Neuer Ansatz gegen chronische Bauchschmerzen |
Die bisherige Therapie chronischer Bauchschmerzen mit NSAR oder Opioiden ist nicht optimal und wenig spezifisch. / © Getty Images/PeopleImages
Gegen chronische Bauchschmerzen stehen derzeit nur wenige Medikamente zur Verfügung, die darüber hinaus mit zahlreichen Nebenwirkungen behaftet sind. Eine Arbeitsgruppe unter der Leitung von Professor Dr. Markus Muttenthaler von der Universität Wien hat nun Peptiden entwickelt, die als Schmerzmittel eingesetzt werden könnten. Sie sind vom Peptid Oxytocin abgeleitet. Neu ist der Aspekt, dass diese Peptide in der Verdauung stabil sind, also oral verabreichbar wären.

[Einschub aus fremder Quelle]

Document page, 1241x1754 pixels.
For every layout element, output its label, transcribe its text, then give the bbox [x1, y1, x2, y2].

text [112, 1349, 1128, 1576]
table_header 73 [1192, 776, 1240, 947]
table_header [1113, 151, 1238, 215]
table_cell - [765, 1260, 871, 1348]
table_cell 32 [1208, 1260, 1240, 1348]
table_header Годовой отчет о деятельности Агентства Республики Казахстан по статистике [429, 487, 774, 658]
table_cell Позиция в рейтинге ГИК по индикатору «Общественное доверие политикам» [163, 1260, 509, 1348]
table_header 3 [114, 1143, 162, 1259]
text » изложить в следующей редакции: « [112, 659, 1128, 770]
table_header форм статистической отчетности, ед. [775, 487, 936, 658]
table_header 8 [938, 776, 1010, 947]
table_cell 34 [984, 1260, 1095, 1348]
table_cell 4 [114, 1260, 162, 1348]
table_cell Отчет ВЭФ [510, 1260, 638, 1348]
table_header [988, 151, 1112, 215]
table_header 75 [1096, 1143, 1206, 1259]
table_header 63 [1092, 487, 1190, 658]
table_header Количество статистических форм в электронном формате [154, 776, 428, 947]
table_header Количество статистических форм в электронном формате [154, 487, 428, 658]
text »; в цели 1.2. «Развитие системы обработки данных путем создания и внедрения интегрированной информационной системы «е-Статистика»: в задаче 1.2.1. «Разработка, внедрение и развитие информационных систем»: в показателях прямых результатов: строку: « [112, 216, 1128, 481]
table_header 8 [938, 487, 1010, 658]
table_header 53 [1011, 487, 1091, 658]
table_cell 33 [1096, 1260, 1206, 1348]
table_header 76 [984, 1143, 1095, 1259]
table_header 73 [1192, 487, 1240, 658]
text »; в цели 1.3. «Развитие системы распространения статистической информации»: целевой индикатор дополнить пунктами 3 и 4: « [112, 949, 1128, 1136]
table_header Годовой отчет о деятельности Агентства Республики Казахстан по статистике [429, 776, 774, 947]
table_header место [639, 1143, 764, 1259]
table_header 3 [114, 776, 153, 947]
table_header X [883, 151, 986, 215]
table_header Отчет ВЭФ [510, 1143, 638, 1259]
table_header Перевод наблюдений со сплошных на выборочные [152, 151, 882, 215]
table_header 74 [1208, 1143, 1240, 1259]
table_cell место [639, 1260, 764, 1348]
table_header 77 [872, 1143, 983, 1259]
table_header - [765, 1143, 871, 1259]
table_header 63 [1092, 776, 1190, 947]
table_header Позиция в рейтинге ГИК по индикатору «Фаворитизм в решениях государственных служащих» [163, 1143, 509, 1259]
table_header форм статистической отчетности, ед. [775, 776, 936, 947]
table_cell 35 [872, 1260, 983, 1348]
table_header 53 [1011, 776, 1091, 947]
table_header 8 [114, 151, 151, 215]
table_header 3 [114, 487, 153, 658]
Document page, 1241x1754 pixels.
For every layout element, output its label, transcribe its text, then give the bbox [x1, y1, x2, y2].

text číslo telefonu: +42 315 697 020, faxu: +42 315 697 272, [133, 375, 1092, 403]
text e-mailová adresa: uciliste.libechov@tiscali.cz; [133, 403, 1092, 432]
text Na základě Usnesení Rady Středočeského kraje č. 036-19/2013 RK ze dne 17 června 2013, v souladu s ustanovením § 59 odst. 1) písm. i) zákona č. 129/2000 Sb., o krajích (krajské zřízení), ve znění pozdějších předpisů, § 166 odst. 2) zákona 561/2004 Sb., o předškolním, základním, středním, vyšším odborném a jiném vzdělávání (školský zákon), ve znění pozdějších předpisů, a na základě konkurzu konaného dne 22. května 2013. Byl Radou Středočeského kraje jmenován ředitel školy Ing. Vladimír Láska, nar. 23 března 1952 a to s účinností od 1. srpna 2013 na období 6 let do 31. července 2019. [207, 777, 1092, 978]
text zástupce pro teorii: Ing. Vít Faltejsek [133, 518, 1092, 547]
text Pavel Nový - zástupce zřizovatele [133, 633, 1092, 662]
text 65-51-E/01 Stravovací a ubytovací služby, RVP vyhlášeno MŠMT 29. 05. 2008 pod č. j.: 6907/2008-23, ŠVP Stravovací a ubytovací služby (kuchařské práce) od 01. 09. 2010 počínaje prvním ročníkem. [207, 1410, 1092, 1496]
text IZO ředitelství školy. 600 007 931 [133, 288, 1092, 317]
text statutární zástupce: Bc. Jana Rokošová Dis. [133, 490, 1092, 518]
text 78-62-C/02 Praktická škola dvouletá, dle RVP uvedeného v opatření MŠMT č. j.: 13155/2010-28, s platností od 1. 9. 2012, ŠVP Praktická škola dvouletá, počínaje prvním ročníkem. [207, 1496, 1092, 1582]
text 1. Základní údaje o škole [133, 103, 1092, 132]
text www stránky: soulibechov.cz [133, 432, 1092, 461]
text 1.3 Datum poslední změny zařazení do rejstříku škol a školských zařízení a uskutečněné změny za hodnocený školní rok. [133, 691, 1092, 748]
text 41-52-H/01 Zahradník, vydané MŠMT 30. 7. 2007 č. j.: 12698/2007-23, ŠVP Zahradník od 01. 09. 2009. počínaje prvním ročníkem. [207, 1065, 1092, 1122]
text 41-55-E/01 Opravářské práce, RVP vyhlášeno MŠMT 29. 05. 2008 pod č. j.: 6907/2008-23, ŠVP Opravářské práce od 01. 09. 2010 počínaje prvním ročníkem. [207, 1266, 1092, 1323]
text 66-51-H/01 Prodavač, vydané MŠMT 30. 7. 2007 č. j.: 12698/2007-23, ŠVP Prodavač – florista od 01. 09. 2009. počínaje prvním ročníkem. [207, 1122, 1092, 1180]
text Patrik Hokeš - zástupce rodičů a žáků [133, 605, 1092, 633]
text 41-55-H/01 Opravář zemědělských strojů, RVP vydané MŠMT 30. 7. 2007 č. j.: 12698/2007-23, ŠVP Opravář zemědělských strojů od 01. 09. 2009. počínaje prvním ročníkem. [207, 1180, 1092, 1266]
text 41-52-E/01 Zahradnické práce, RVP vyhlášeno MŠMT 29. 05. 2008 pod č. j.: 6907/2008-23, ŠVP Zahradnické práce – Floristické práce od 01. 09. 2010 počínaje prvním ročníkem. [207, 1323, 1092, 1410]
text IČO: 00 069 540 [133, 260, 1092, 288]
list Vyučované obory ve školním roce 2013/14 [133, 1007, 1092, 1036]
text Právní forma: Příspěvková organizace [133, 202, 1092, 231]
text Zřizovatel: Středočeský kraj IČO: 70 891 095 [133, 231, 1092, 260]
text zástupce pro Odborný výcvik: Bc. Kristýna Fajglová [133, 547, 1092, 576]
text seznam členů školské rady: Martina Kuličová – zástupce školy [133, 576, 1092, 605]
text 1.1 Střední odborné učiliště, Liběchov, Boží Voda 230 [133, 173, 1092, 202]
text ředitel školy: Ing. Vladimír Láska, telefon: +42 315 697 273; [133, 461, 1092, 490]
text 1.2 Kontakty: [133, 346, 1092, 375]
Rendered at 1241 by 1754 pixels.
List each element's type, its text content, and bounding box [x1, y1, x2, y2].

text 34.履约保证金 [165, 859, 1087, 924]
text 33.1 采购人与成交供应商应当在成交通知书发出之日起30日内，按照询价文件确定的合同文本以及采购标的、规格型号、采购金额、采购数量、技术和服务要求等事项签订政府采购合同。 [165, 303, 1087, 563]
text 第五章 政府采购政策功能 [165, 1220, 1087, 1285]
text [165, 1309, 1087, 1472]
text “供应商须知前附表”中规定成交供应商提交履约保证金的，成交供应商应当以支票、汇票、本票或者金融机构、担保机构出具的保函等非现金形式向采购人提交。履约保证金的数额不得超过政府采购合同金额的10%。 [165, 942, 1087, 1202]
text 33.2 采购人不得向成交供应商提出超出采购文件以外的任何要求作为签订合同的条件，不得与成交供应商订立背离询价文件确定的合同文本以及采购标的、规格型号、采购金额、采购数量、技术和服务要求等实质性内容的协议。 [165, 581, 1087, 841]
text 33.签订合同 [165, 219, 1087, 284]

Oxytocin ist als Bindungshormon bekannt, das nicht nur bei der Mutter-Kind-Bindung, sondern allgemein in sozialen Interaktionen sowie Berührung der Haut ausgeschüttet wird. Es bewirkt Bindung und Vertrauen, wirkt aber auch Schmerz und Stress entgegen, senkt den Blutdruck sowie den Cortisol-Spiegel. Der Signalweg ist außerdem an der Darmbewegung, Darmentzündung sowie der Darmbarriere involviert.
Oxytocin bindet an die Oxytocin-Rezeptoren der nozizeptiven Nerven (Schmerzsensoren) und wirkt über einen Nicht-Opioid-Mechanismus schmerzlindernd. Beim Tier und Mensch spielt der Oxytocin-Rezeptor beim Empfinden von Bauchschmerzen eine Rolle. Eine Injektion des Peptids erhöhte die Reizschwelle bei Reizdarm, wie Vorversuche an menschlichen Probanden zeigten. Damit ist das Peptid als neuartige Strategie zu Schmerzbekämpfung interessant. Schmerz ist ein schwer behandelbares Problem bei allen chronischen Darmerkrankungen. Statistisch gesehen sind davon etwa 15 Prozent aller Erwachsenen einmal im Leben betroffen.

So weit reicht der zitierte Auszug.